* _What to work on_:
**A)** Say whether each statement agrees with the forum thread on pet birds and wing clipping, answering yes or no with the deciding words from the thread quoted exactly. (i) Renae reports no trouble getting the girls back into the cage for the past 2 days. (ii) sweetrsue clipped every primary feather, including the last two at the end of the wing. (iii) PtsRPpl2's bird now allows cuddling and scritching.
**B)** Quote the forum thread on pet birds and wing clipping word for word, from "## Renae (Feb" up to and including "get us there.".

* _Text block_:
================================

I think this is something that happens when you have several birds living together (not necessarily always though). Mine are housed together and they are let out together. I don't make a particular effort to "play" with them when they're out but i find that most nights several of my flock come over to me by choice for some mummy time. Others, like Snickers, Fizzy and Ozzie, would prefer that i leave them alone. Mostly they tolerate me enough to take them to the room they hang out in and return them to their cage, but sometimes (i find this with Snickers in particular) i seem to be waaaaay too terrifying and he flips out like you described. Being that i have a flock of birds all the others follow. I often keep their wings trimmed for safety, because they tend to lose their brains a bit when they're flying in a panic and i don't want them to get hurt.


----------



## Renae (Feb 9, 2008)

I reckon it's most likely because they are living together, they have their own flock and they stick together when they're in and same goes when they're out of the cage, which makes it that bit more harder.

I'm definitely going to be clipping their wings, that way they'll know they aren't gonna have much luck trying to get away. The girls have actually been really good getting back into the cage, I have not had any problems for the past 2 days, and today Tilly was happy to perch on my finger for a couple of mins and then she took off, which didn't annoy me, it sorta made me happy to know patience will get us there.

And I agree, keeping wings trimmed means it's better to be safe then sorry - Mali always use to run into windows/doors/ walls, but she's okay now, I still worry that she'll do it again when it's least expected, all of them for that matter, and I wanna do the babies as well, just not sure when it's safe to do theirs, I'm chasing after them worrying they are gonna run into things, they have done it more times then I can remember.


----------



## kimmikefids (Aug 2, 2008)

im glad to hear u are making small steps in the right direction.....that sux your stepdad didn't turn up.....im sure when u trim them it will make things a bit easier but keep going!!! you can do it!!!


----------



## sweetrsue (Jul 8, 2008)

I always clipped my birds wings on my own. I would use a towel to hold them in my lap and work one wing out and hold it between two fingers. I would only clip the primaries (the larger filght feathers on the outer edge of the wing) but leave the last two at the end of the wing untouched. It's more comfortable for the birds and when they have thier wings folded against thier bodies you can't even tell they are clipped.


----------



## PtsRPpl2 (Sep 22, 2008)

*Thanks, Elijahfan!*

It's nice to know someone else was as discouraged as I was! I've had mine for almost 4 months now and I'm still trying to completely tame her. I was spoiled with my last cockatiel and senegal, who were very cuddly and affectionate. Though I've come a long way with her, she still won't let me cuddle or scritch her at all. She does want to sit on my shoulder or be by me constantly. But when I first got her, she always flew to her gym and didn't want anything to do with me. I was so heartbroken and discouraged, I thought about finding her another home, too. People were so encouraging though, so I kept on trying. And she is much, much better and friendlier! I still wish she'd cuddle and scritch...maybe one day!  I agree with the others - clipping her wings REALLY helped. Whenever she'd get "cocky" or act wild, I'd clip her wings again and it did help calm her down. I know there's some people who are strong advocates for free flying - but I lost my first cockatiel because I used to think so, too!

================================

* _Study material_:
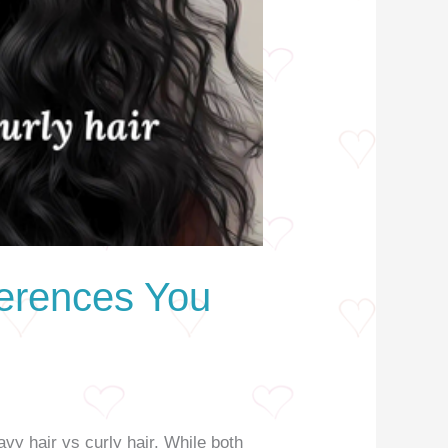
ferences You
vy hair vs curly hair. While both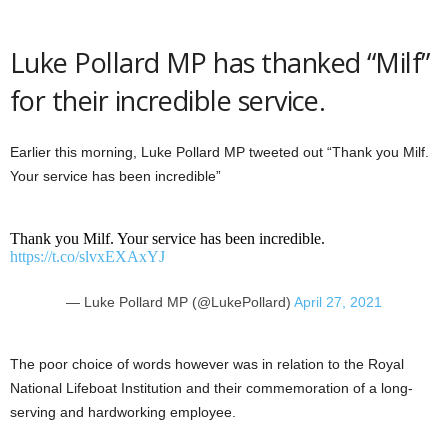
Luke Pollard MP has thanked “Milf”
for their incredible service.
Earlier this morning, Luke Pollard MP tweeted out “Thank you Milf.
Your service has been incredible”
Thank you Milf. Your service has been incredible.
https://t.co/slvxEXAxYJ
— Luke Pollard MP (@LukePollard)
April 27, 2021
The poor choice of words however was in relation to the Royal
National Lifeboat Institution and their commemoration of a long-
serving and hardworking employee.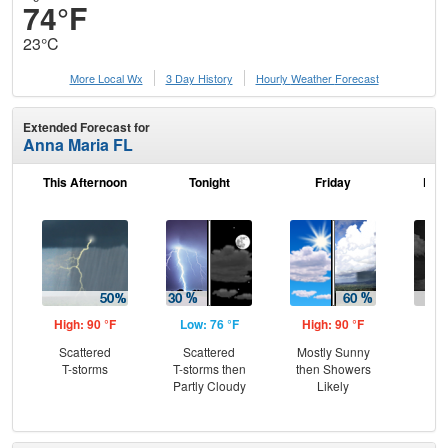
74°F
23°C
More Local Wx
3 Day History
Hourly
Weather
Forecast
Extended Forecast for
Anna Maria FL
This Afternoon
Tonight
Friday
Frid
High: 90 °F
Low: 76 °F
High: 90 °F
Low
Scattered
Scattered
Mostly Sunny
Sc
T-storms
T-storms then
then Showers
T-
Partly Cloudy
Likely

================================

* _Outputs for the tasks_:
**A)**
(i) Yes: "I have not had any problems for the past 2 days"
(ii) No: "leave the last two at the end of the wing untouched"
(iii) No: "she still won't let me cuddle or scritch her at all"

**B)**
## Renae (Feb 9, 2008)

I reckon it's most likely because they are living together, they have their own flock and they stick together when they're in and same goes when they're out of the cage, which makes it that bit more harder.

I'm definitely going to be clipping their wings, that way they'll know they aren't gonna have much luck trying to get away. The girls have actually been really good getting back into the cage, I have not had any problems for the past 2 days, and today Tilly was happy to perch on my finger for a couple of mins and then she took off, which didn't annoy me, it sorta made me happy to know patience will get us there.